DHDS [Download V1.0]
Distributed Homolog Detection System
The Distributed Homolog Detection System (DHDS) is a program that uses a standard distributed processing algorithm consisting of one central database and multiple processing servers. DHDS uses a series of rigorous statistical analyses to establish homology between transport proteins in TCDB.org on a large scale. DHDS has been used to compare selected classes of transport protein families within themselves, and to compare different classes of families. This tool allows definition of new relationships. DHDS is fast and efficient, and most importantly, DHDS is fully scalable and can handle a virtually unlimited number of jobs. DHDS is extremely reliable and leaves no room for incomplete or damaged jobs.
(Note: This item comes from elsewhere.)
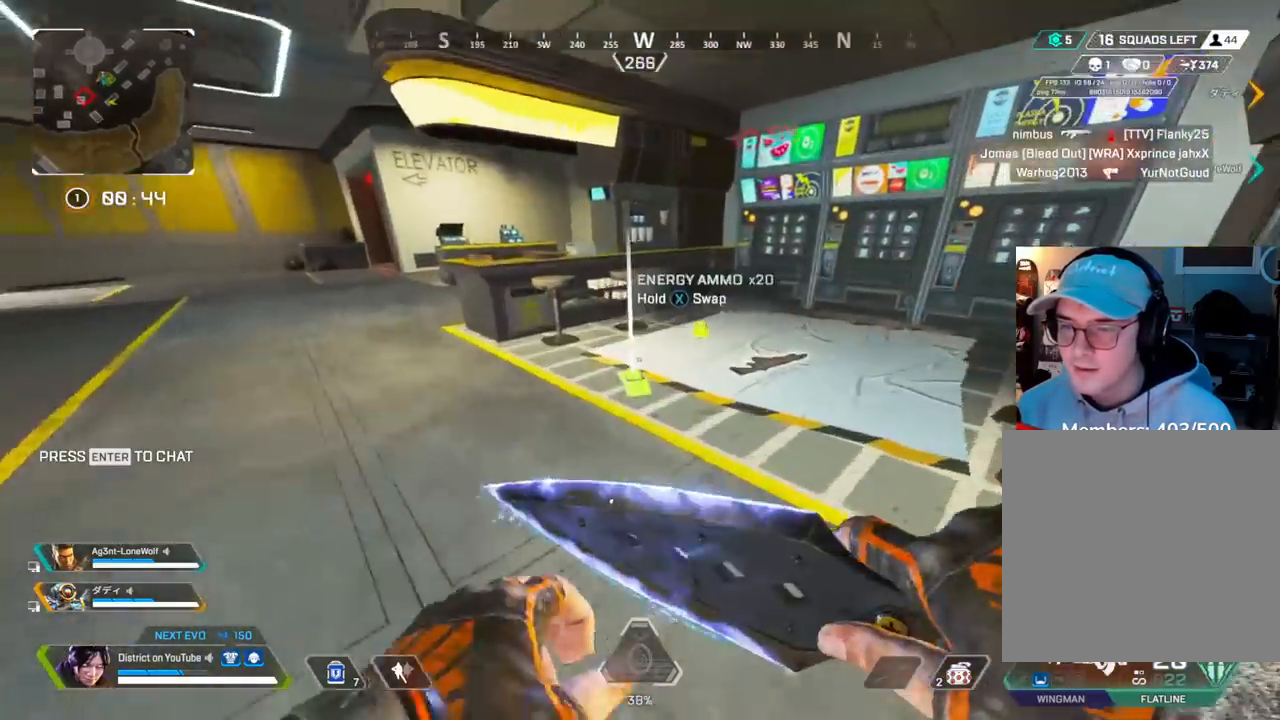
{"buttons": [], "left_stick": "up-left", "right_stick": "center", "events": [[33, "X", "down"], [150, "X", "up"], [217, "X", "down"], [250, "left_stick", "left"], [300, "X", "up"], [333, "right_stick", "left"], [400, "left_stick", "up-left"], [500, "right_stick", "center"]]}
Its reliability is built into its failsafe protocols, which will be described in detail in this paper. DHDS is written primarily in Object Oriented PHP with some PERL components, and driven by a MySQL Database. DHDS can run on any Unix based operating system with a minimal requirement of PHP 5.0, MySQL 4.0 and 32MB of RAM.
DHDS uses rigorous statistical algorithms to establish homology between two proteins, two families of proteins, or repeat sequences within a protein or family of proteins. These techniques depend on the ‘Superfamily principle’ [Doolittle, 1981; 1986; Saier, 1994]. This principle states that if ‘A’ is homologous to ‘B’, and ‘B’ is homologous to ‘C’, then ‘A’ is homologous to ‘C’. Much care is taken to account for unusual residue compositions, particularly in cases where proteins have a disproportionate percentage of hydrophobic residues where multiple short repeat sequences comprise a significant fraction of the proteins or protein segments being compared. Typically, once DHDS correctly aligns two proteins, in order to maximize identities and similarities and minimize gaps, DHDS will require a minimal score of 10 standard deviations by default. This corresponds to a probability of 10^-24 that this degree of similarity arose by chance. The minimal score requirement can be changed by the user. Often negative and positive controls are established by comparing a family in question to one that is unrelated and one that is related respectively, to establish good minimal values, depending on the situation.
A DHDS server application can run quietly in the background of the computer system, allowing the server/workstation to be used for other purposes. It does not demand a dedicated work environment. DHDS will connect to the central server where it will find a list of jobs in its MySQL Database in the following format: [ACCESSION#1, ACCESSION#2, FAMILY#1, FAMILY#2, TCID#1, TCID#2, MACHINE,
STATUS]. A status of “0” is default, which means the job is currently unclaimed and not being processed by any machine. DHDS will claim X number of jobs simultaneously. This number can be set by the user depending on the server’s hardware specifications. The servers at the Saier Lab handle 5 simultaneous comparisons. Once a job(s) is claimed by a server, its status is set to “1” and the server’s IP is saved under the ‘machine’ column to keep track of its activity. A status of ‘1’ means “In progress”. For each job claimed, the DHDS server will spawn three self-sustaining, fully independent tasks or “daemons”. They are named TASKd, PROTOCOL1d and PROTOCOL2d. The ‘d’ after each process name refers to ‘daemon’, which is proper Unix nomenclature for a background process. These three daemons have a simple hierarchy. TASKd is the first to be launched and is the parent to both PROTOCOL1d and PROTOCOL2d
The function of TASKd is quite simple. This process will spawn PROTOCOL1d and PROTOCOL2d and monitor their status. TASKd will know when either of these processes is complete or if they fail, and update their progress status on the central server, and transfer completed protein comparisons to the central server for further analysis.
PROTOCOL1d (P1d) is the first daemon spawned by TASKd. This is the process that collects important information about the two proteins being compared. Two instances are run, one for each accession number. First, it will perform an NCBI BLAST search and pick up close relatives. It has a default minimal e value of 0.005 which has been established to be a good value for detecting a reasonable number of close homologs and minimizing false positives. P1d requires that there be at least 500 BLAST results. Should there be fewer, it will perform a second iteration and try to retrieve 500. If 500 cannot be found, it will continue regardless, using what it found.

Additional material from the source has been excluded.